Calculating taxonomic purity of extracted bins

This is documentation on how to use scripts/tax-classify.py to estimate the taxonomic purity of bins of k-mers.

Getting set up.

First, we'll need an LCA database, which combines signatures with taxonomic information; the command sourmash lca index builds such a database.

For this we need two things:

a bunch of signatures, with names;
the taxonomic information for those signatures, calculated e.g. by dib-lab/2018-ncbi-lineages;

For the podar data set, the taxonomic lineages are here: spacegraphcats/data/podar-lineages.csv

To calculate the signatures for the podar data set, we should use a lower scaled value, which will give higher resolution to the taxonomic classification:

sourmash compute -k 31 --scaled=100 {?,??}.fa -f --name-from-first

Then, to calculate an LCA database, do:

sourmash lca index podar-lineage.csv podar-ref.scaled100.lca.json \
    {?,??}.fa.sig \
    --scaled 100 -C 3 --split-identifiers

This will result in a file podar-ref.scaled100.lca.json that you can use with tax-classify.py.

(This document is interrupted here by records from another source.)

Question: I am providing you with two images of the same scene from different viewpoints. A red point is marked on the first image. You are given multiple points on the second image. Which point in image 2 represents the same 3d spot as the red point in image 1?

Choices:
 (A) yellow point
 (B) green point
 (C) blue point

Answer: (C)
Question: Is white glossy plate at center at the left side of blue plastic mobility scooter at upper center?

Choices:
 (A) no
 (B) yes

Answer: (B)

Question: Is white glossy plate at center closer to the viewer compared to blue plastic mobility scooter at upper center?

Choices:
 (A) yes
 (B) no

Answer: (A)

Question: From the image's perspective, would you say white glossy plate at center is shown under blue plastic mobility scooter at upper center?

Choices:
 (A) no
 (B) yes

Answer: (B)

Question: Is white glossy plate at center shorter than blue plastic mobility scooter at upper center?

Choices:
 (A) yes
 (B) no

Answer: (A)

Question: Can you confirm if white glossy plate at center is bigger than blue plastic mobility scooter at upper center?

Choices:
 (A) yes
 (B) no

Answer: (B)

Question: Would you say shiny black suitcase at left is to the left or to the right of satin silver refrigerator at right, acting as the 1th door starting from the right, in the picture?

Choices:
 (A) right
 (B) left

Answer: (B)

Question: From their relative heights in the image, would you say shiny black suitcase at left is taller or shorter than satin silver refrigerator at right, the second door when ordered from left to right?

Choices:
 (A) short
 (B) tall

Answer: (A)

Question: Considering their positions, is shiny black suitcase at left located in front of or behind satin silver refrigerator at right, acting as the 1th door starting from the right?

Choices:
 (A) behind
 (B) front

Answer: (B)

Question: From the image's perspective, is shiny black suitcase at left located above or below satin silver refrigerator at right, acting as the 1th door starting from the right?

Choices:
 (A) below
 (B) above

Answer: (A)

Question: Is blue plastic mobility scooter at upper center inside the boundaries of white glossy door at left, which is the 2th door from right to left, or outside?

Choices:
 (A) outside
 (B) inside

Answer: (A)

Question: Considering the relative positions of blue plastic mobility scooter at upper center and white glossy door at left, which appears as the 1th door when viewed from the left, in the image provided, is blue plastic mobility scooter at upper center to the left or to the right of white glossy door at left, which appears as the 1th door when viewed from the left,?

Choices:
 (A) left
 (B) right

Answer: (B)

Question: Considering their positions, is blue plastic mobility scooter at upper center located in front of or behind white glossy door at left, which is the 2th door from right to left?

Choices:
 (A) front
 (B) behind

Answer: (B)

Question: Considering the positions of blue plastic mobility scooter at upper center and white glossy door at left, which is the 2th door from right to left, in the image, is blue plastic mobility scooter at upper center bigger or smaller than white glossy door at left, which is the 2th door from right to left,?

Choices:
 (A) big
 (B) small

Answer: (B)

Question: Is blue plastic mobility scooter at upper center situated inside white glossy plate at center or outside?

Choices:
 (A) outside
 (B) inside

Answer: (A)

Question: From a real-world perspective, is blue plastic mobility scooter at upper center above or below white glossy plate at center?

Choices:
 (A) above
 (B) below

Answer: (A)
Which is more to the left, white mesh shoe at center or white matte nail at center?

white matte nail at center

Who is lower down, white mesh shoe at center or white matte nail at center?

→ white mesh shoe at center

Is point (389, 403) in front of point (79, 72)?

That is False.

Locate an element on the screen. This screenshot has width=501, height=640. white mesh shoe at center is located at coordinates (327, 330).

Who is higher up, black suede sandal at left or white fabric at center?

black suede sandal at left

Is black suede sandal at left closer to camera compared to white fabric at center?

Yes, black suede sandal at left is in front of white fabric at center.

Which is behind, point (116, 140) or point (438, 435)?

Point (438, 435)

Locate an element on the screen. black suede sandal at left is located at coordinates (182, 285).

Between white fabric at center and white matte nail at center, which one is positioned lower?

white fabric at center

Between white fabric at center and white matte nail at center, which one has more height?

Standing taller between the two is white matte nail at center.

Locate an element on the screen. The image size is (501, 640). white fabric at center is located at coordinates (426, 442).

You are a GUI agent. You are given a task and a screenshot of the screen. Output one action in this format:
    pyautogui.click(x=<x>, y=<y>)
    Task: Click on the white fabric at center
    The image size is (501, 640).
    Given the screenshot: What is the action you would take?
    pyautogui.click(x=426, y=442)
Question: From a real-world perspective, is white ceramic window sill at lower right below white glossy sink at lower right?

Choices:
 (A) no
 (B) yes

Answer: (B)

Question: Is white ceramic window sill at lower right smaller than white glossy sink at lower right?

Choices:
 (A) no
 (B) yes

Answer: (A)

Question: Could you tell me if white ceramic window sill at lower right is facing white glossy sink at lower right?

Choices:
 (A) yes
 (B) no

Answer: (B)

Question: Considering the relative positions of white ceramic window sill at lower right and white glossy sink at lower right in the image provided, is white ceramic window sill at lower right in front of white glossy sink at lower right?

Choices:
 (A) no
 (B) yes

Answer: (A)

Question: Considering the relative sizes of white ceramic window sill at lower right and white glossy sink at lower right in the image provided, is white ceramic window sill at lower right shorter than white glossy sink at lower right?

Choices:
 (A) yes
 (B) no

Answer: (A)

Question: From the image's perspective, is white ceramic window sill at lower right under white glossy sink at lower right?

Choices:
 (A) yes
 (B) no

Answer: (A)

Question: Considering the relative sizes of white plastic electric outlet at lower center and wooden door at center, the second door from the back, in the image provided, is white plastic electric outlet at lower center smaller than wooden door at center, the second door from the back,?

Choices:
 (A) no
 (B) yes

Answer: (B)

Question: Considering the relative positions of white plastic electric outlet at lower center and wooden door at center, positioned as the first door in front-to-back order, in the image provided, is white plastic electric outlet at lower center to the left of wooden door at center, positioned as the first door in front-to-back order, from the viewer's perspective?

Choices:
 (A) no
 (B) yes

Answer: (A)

Running tax-classify on catlas region output

First, generate the .node_mh file from a catlas with the appropriate scaled value; it should be no smaller than the one used when computing the signatures & building the LCA database, above.

python -m search.characterize_catlas_regions twofoo_k31_r1 twofoo.vec --scaled=100

Then:

scripts/tax-classify.py twofoo.vec podar-ref.scaled100.lca.json

Running tax-classify-sigs on catlas search output

You can run the same code as in tax-classify.py on signatures produced by search.extract_nodes_by_query, using a different front-end script:

scripts/tax-classify-sigs.py ./podarV_k31_r1_search_oh0_jan19/[012].fa.contigs.sig \
    ~/dev/sourmash/podar-ref.1k.lca.json

Here, the output is more detailed because we expect more of these bins to be low purity.